> Assigned task
What is needed is a word-for-word restatement of all the entries.

[Given entries Boundary: Start]

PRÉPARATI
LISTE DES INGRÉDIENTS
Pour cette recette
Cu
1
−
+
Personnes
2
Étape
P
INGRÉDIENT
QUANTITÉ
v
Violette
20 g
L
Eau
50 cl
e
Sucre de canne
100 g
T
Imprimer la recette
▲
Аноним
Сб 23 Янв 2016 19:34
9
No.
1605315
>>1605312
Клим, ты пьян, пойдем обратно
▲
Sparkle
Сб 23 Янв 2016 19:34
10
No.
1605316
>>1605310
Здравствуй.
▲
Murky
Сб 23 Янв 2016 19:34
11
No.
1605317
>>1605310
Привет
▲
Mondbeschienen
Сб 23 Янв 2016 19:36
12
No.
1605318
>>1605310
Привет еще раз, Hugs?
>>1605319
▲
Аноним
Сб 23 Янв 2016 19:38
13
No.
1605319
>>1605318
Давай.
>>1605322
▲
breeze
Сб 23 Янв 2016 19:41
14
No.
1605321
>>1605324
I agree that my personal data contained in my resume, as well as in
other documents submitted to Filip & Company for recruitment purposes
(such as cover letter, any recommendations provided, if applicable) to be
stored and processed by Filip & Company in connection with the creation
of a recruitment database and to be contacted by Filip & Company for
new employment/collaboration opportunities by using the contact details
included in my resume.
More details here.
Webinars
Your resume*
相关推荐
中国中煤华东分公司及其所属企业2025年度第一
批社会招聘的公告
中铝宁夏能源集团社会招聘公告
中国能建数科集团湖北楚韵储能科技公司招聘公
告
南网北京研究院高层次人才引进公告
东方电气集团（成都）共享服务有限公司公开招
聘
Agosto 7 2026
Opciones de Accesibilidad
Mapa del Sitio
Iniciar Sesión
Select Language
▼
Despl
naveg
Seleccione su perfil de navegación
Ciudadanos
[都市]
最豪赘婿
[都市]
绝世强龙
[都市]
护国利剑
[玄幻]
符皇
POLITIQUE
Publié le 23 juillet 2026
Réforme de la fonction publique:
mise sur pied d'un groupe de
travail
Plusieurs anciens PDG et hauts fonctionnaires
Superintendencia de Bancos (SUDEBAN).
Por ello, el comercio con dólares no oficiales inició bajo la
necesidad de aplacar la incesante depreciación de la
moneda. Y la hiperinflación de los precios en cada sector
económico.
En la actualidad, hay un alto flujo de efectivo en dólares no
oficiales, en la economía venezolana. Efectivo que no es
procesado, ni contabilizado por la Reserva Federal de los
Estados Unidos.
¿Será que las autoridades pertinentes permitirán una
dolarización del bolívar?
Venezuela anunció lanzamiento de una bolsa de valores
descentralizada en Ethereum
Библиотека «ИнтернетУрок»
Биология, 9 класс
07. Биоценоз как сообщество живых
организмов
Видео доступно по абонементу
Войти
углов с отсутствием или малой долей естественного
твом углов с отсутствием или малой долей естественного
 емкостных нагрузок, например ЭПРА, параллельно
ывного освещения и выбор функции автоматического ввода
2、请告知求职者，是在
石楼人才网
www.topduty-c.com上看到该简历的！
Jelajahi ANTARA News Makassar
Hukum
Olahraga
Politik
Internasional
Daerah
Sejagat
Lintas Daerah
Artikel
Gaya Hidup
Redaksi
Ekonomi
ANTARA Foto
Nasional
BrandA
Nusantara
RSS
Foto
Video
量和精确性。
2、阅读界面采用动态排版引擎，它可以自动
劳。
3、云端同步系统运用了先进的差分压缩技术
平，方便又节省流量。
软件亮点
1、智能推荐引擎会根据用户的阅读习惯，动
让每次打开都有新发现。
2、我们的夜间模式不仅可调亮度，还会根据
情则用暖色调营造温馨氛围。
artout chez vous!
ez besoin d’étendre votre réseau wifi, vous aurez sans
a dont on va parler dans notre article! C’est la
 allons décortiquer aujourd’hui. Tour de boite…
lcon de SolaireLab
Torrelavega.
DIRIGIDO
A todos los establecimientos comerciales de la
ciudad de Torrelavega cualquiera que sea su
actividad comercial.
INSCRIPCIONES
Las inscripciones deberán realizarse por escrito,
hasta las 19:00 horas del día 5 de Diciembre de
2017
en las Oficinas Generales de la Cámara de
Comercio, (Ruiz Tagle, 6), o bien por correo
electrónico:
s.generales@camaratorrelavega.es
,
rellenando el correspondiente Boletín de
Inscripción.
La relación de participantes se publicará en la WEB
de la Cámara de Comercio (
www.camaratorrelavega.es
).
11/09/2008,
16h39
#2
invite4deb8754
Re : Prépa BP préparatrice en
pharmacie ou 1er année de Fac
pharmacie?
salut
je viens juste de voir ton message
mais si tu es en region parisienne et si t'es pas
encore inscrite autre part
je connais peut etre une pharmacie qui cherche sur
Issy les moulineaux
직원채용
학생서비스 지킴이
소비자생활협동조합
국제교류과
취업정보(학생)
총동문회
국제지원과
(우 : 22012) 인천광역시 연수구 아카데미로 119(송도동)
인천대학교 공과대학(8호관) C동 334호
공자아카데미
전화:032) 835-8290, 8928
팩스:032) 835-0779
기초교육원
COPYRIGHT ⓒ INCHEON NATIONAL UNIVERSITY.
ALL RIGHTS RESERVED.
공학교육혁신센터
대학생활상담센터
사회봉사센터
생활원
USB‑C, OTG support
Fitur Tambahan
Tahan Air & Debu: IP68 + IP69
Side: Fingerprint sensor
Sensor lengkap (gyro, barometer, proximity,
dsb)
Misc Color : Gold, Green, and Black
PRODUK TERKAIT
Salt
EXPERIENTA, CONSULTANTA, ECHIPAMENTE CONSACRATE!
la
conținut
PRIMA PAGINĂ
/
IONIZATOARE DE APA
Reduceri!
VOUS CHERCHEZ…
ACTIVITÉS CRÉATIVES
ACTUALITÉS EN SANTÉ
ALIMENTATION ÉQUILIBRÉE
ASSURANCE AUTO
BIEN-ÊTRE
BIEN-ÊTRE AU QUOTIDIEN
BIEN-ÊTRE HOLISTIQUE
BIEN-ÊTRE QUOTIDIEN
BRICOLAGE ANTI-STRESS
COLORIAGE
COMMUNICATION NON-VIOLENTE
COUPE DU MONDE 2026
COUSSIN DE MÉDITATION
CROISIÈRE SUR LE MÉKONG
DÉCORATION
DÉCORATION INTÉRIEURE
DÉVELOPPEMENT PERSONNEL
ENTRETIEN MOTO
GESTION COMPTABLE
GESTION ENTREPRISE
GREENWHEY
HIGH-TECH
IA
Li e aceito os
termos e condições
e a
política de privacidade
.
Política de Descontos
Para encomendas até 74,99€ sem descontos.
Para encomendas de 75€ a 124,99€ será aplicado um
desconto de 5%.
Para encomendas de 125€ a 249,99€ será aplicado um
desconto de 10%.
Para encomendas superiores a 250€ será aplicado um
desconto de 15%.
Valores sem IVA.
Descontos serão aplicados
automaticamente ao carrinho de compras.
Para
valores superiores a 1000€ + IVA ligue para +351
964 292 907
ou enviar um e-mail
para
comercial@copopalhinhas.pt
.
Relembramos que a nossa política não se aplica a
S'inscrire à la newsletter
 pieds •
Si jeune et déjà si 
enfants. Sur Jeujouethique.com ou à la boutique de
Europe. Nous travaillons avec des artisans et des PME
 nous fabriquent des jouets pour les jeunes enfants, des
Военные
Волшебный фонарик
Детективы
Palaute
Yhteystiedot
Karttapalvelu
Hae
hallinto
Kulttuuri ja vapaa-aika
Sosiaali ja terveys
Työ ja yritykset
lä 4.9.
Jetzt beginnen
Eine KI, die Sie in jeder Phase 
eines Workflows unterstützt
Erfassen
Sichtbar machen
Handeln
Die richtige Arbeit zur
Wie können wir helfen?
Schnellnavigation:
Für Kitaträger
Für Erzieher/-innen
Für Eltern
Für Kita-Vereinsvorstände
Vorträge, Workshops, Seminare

[Given entries Boundary: End]

> Expected output
PRÉPARATI
LISTE DES INGRÉDIENTS
Pour cette recette
Cu
1
−
+
Personnes
2
Étape
P
INGRÉDIENT
QUANTITÉ
v
Violette
20 g
L
Eau
50 cl
e
Sucre de canne
100 g
T
Imprimer la recette
▲
Аноним
Сб 23 Янв 2016 19:34
9
No.
1605315
>>1605312
Клим, ты пьян, пойдем обратно
▲
Sparkle
Сб 23 Янв 2016 19:34
10
No.
1605316
>>1605310
Здравствуй.
▲
Murky
Сб 23 Янв 2016 19:34
11
No.
1605317
>>1605310
Привет
▲
Mondbeschienen
Сб 23 Янв 2016 19:36
12
No.
1605318
>>1605310
Привет еще раз, Hugs?
>>1605319
▲
Аноним
Сб 23 Янв 2016 19:38
13
No.
1605319
>>1605318
Давай.
>>1605322
▲
breeze
Сб 23 Янв 2016 19:41
14
No.
1605321
>>1605324
I agree that my personal data contained in my resume, as well as in
other documents submitted to Filip & Company for recruitment purposes
(such as cover letter, any recommendations provided, if applicable) to be
stored and processed by Filip & Company in connection with the creation
of a recruitment database and to be contacted by Filip & Company for
new employment/collaboration opportunities by using the contact details
included in my resume.
More details here.
Webinars
Your resume*
相关推荐
中国中煤华东分公司及其所属企业2025年度第一
批社会招聘的公告
中铝宁夏能源集团社会招聘公告
中国能建数科集团湖北楚韵储能科技公司招聘公
告
南网北京研究院高层次人才引进公告
东方电气集团（成都）共享服务有限公司公开招
聘
Agosto 7 2026
Opciones de Accesibilidad
Mapa del Sitio
Iniciar Sesión
Select Language
▼
Despl
naveg
Seleccione su perfil de navegación
Ciudadanos
[都市]
最豪赘婿
[都市]
绝世强龙
[都市]
护国利剑
[玄幻]
符皇
POLITIQUE
Publié le 23 juillet 2026
Réforme de la fonction publique:
mise sur pied d'un groupe de
travail
Plusieurs anciens PDG et hauts fonctionnaires
Superintendencia de Bancos (SUDEBAN).
Por ello, el comercio con dólares no oficiales inició bajo la
necesidad de aplacar la incesante depreciación de la
moneda. Y la hiperinflación de los precios en cada sector
económico.
En la actualidad, hay un alto flujo de efectivo en dólares no
oficiales, en la economía venezolana. Efectivo que no es
procesado, ni contabilizado por la Reserva Federal de los
Estados Unidos.
¿Será que las autoridades pertinentes permitirán una
dolarización del bolívar?
Venezuela anunció lanzamiento de una bolsa de valores
descentralizada en Ethereum
Библиотека «ИнтернетУрок»
Биология, 9 класс
07. Биоценоз как сообщество живых
организмов
Видео доступно по абонементу
Войти
углов с отсутствием или малой долей естественного
твом углов с отсутствием или малой долей естественного
 емкостных нагрузок, например ЭПРА, параллельно
ывного освещения и выбор функции автоматического ввода
2、请告知求职者，是在
石楼人才网
www.topduty-c.com上看到该简历的！
Jelajahi ANTARA News Makassar
Hukum
Olahraga
Politik
Internasional
Daerah
Sejagat
Lintas Daerah
Artikel
Gaya Hidup
Redaksi
Ekonomi
ANTARA Foto
Nasional
BrandA
Nusantara
RSS
Foto
Video
量和精确性。
2、阅读界面采用动态排版引擎，它可以自动
劳。
3、云端同步系统运用了先进的差分压缩技术
平，方便又节省流量。
软件亮点
1、智能推荐引擎会根据用户的阅读习惯，动
让每次打开都有新发现。
2、我们的夜间模式不仅可调亮度，还会根据
情则用暖色调营造温馨氛围。
artout chez vous!
ez besoin d’étendre votre réseau wifi, vous aurez sans
a dont on va parler dans notre article! C’est la
 allons décortiquer aujourd’hui. Tour de boite…
lcon de SolaireLab
Torrelavega.
DIRIGIDO
A todos los establecimientos comerciales de la
ciudad de Torrelavega cualquiera que sea su
actividad comercial.
INSCRIPCIONES
Las inscripciones deberán realizarse por escrito,
hasta las 19:00 horas del día 5 de Diciembre de
2017
en las Oficinas Generales de la Cámara de
Comercio, (Ruiz Tagle, 6), o bien por correo
electrónico:
s.generales@camaratorrelavega.es
,
rellenando el correspondiente Boletín de
Inscripción.
La relación de participantes se publicará en la WEB
de la Cámara de Comercio (
www.camaratorrelavega.es
).
11/09/2008,
16h39
#2
invite4deb8754
Re : Prépa BP préparatrice en
pharmacie ou 1er année de Fac
pharmacie?
salut
je viens juste de voir ton message
mais si tu es en region parisienne et si t'es pas
encore inscrite autre part
je connais peut etre une pharmacie qui cherche sur
Issy les moulineaux
직원채용
학생서비스 지킴이
소비자생활협동조합
국제교류과
취업정보(학생)
총동문회
국제지원과
(우 : 22012) 인천광역시 연수구 아카데미로 119(송도동)
인천대학교 공과대학(8호관) C동 334호
공자아카데미
전화:032) 835-8290, 8928
팩스:032) 835-0779
기초교육원
COPYRIGHT ⓒ INCHEON NATIONAL UNIVERSITY.
ALL RIGHTS RESERVED.
공학교육혁신센터
대학생활상담센터
사회봉사센터
생활원
USB‑C, OTG support
Fitur Tambahan
Tahan Air & Debu: IP68 + IP69
Side: Fingerprint sensor
Sensor lengkap (gyro, barometer, proximity,
dsb)
Misc Color : Gold, Green, and Black
PRODUK TERKAIT
Salt
EXPERIENTA, CONSULTANTA, ECHIPAMENTE CONSACRATE!
la
conținut
PRIMA PAGINĂ
/
IONIZATOARE DE APA
Reduceri!
VOUS CHERCHEZ…
ACTIVITÉS CRÉATIVES
ACTUALITÉS EN SANTÉ
ALIMENTATION ÉQUILIBRÉE
ASSURANCE AUTO
BIEN-ÊTRE
BIEN-ÊTRE AU QUOTIDIEN
BIEN-ÊTRE HOLISTIQUE
BIEN-ÊTRE QUOTIDIEN
BRICOLAGE ANTI-STRESS
COLORIAGE
COMMUNICATION NON-VIOLENTE
COUPE DU MONDE 2026
COUSSIN DE MÉDITATION
CROISIÈRE SUR LE MÉKONG
DÉCORATION
DÉCORATION INTÉRIEURE
DÉVELOPPEMENT PERSONNEL
ENTRETIEN MOTO
GESTION COMPTABLE
GESTION ENTREPRISE
GREENWHEY
HIGH-TECH
IA
Li e aceito os
termos e condições
e a
política de privacidade
.
Política de Descontos
Para encomendas até 74,99€ sem descontos.
Para encomendas de 75€ a 124,99€ será aplicado um
desconto de 5%.
Para encomendas de 125€ a 249,99€ será aplicado um
desconto de 10%.
Para encomendas superiores a 250€ será aplicado um
desconto de 15%.
Valores sem IVA.
Descontos serão aplicados
automaticamente ao carrinho de compras.
Para
valores superiores a 1000€ + IVA ligue para +351
964 292 907
ou enviar um e-mail
para
comercial@copopalhinhas.pt
.
Relembramos que a nossa política não se aplica a
S'inscrire à la newsletter
 pieds •
Si jeune et déjà si 
enfants. Sur Jeujouethique.com ou à la boutique de
Europe. Nous travaillons avec des artisans et des PME
 nous fabriquent des jouets pour les jeunes enfants, des
Военные
Волшебный фонарик
Детективы
Palaute
Yhteystiedot
Karttapalvelu
Hae
hallinto
Kulttuuri ja vapaa-aika
Sosiaali ja terveys
Työ ja yritykset
lä 4.9.
Jetzt beginnen
Eine KI, die Sie in jeder Phase 
eines Workflows unterstützt
Erfassen
Sichtbar machen
Handeln
Die richtige Arbeit zur
Wie können wir helfen?
Schnellnavigation:
Für Kitaträger
Für Erzieher/-innen
Für Eltern
Für Kita-Vereinsvorstände
Vorträge, Workshops, Seminare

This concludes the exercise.